– Ты, Полька-проститутка, Полька-грязь! – разражался тогда немыслимыми, казалось, словами Яшка, кривясь лицом и брызжа слюной. – В твою грязную, вонючую квартиру!
Странное дело: что это были за слова? То есть, конечно же, они были из лексикона Яши Германа, характерные для него настолько же, насколько был характерен потухший окурок, который навсегда, казалось, прилип к его нижней губе (а как же: ведь окурок можно было еще раз раскурить!), насколько характерны были стоптанные туфли и донельзя изношенный пиджак, то есть вообще вся его одежда (по которой Яшу не только можно, но и нужно было принять за последнего нищего), как характерен был его образ жизни, именуемый знакомыми вокруг «образом жизни подонка» и так далее, и так далее.
– Полька-гнусная личность, жалкая фантазерка, на которую я плевать хотел и плюю вот так! – продолжал Яшка, кривясь, изображая харкающие звуки и, кажется, действительно плюя на пол.
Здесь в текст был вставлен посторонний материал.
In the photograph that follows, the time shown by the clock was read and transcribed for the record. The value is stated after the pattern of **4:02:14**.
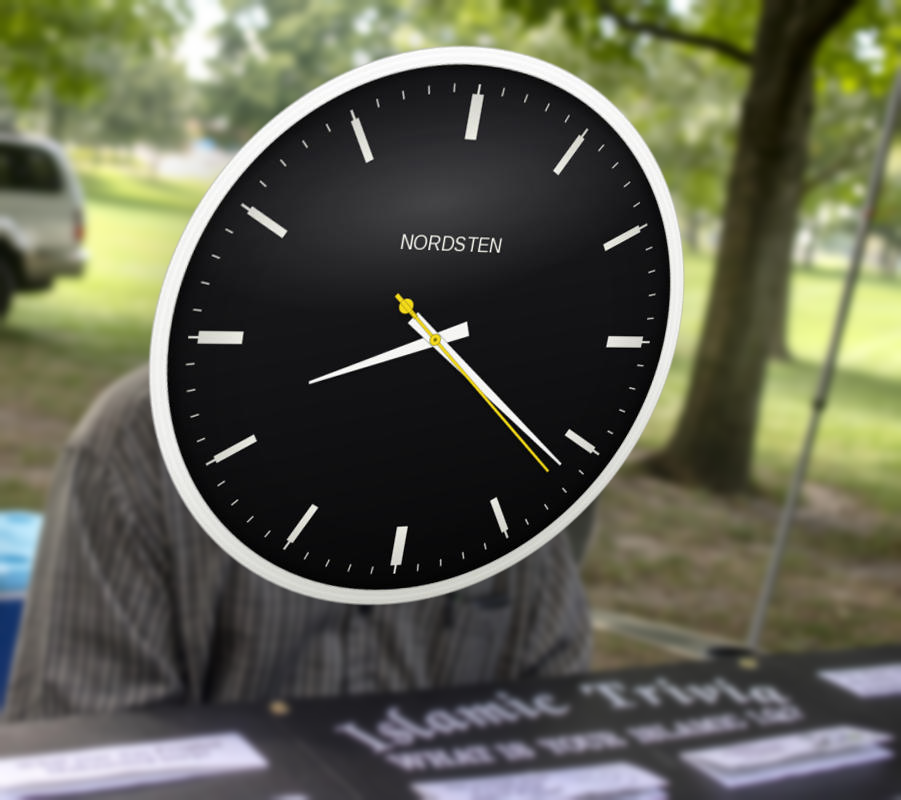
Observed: **8:21:22**
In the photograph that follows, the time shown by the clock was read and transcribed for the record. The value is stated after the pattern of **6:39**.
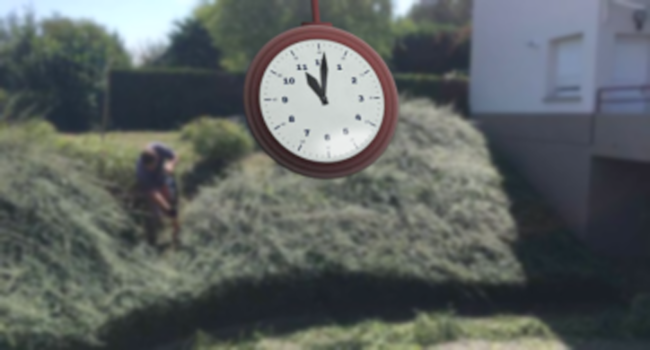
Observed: **11:01**
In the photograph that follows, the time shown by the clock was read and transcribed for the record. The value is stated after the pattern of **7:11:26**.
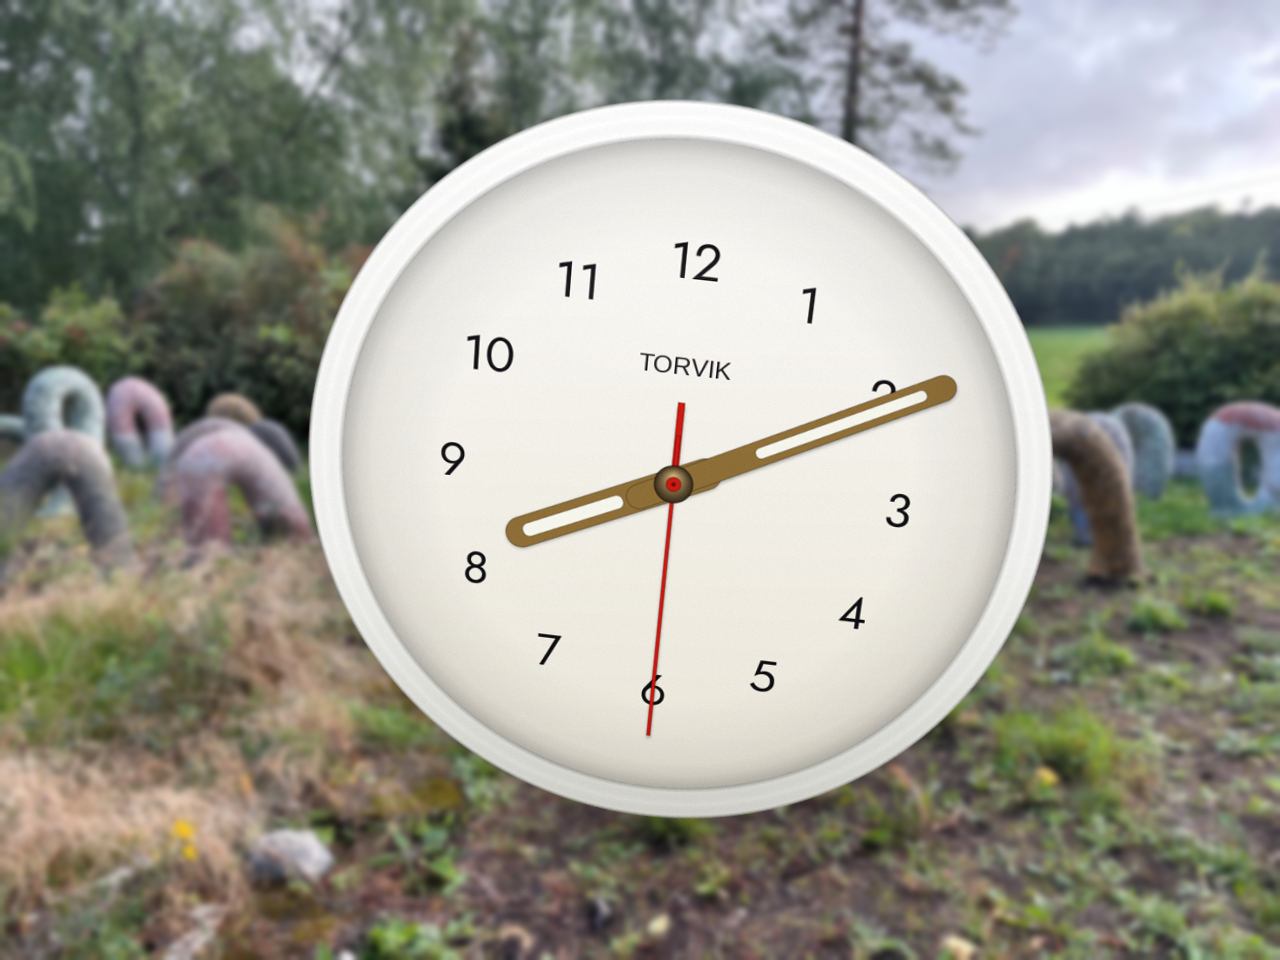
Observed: **8:10:30**
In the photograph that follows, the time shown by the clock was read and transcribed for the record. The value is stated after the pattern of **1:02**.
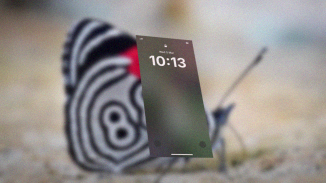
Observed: **10:13**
– Ах ты, мерзкий тип! – выпрямлялась в струну тетя Поля, и ее лицо собиралось в максимум того, что можно назвать выражением надменного презрения, а между тем под этим выражением чудились бессилие и растерянность, в то время как под кривой гримасой Яшиного лица не чудилось ничего, кроме слепой ярости. – Какое ты имеешь право так себя вести у меня в доме? Ах ты… ты… Может ли кто-нибудь справится с этим мерзким типом, или вы хотите, чтобы он окончательно доконал меня? – взывала она к домашним, и тут появлялись Лина или Ната, которые со скандалом выпроваживали Яшу из гостиной, между тем как тот сопротивлялся и прорывался, брызжа слюной и осыпая всех проклятиями, к холодильнику, в котором, оказывается, лежал кусочек масла, который принесла ему с рынка домработница.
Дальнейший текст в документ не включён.